Hain started in the roller coaster business in the 1980’s when the Playland Park Rocket was moved to Knoebels’ Grove where it was reborn as the Phoenix. He would work under Charlie Dinn, and then Charlie’s Daughter, Denise when she formed Custom Coasters International. Yes, that’s the same Charlie Dinn that built Timber Wolf;  Hain was involved with Timber Wolf, Prowler, and Zambezi Zinger, touching every wooden or hybrid wooden coaster ever built at Worlds of Fun.  In 1994, Hain established Great Coasters International (GCI) along with Mike Boodley, and together would create a portfolio of world-class wooden coasters, including Worlds of Fun’s own Prowler in 2009.

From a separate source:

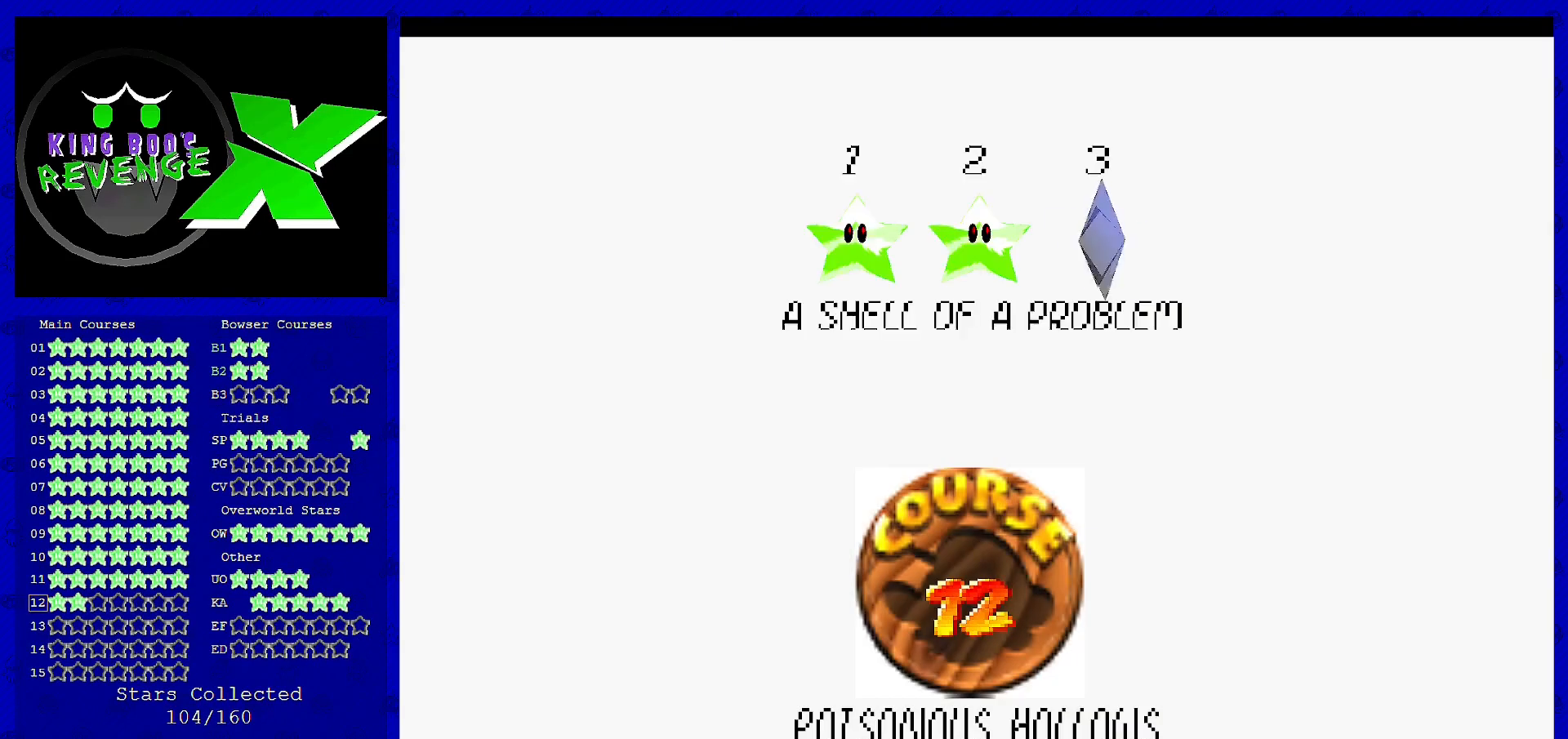
{"buttons": [], "left_stick": "center", "events": []}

In 2014, three GCI employees left to form Skyline Attractions. The new company, named in honor of Cincinnati chili, continues to partner with GCI. on numerous projects, including the new Zambezi Zinger. Skyline Design Engineer Tyler Mullins is responsible for creating the Zinger’s layout. Mullins is a Cincinnati-native, having worked at Kings Island before earning an engineering degree and interning at GCI.  Another internship with Skyline led to his current full-time role. 


in August 2021, Cedar Fair approached GCI about building a tribute Zambezi Zinger at Worlds of Fun. Hain explained that GCI prepared three concepts before they arrived at the final product. The first proposal a steel single-rail coaster that would reuse the Orient Express tunnel. Mullins explained that Cedar Fair had second thoughts about placing a homage to Zinger in the Asia section of the park and requested to move the design to the original Zinger site.  According to  Hain there would go on to be two more additional concepts, one being an all-steel track concept, and then the final concept with the spiral lift hill that the park chose to go with. 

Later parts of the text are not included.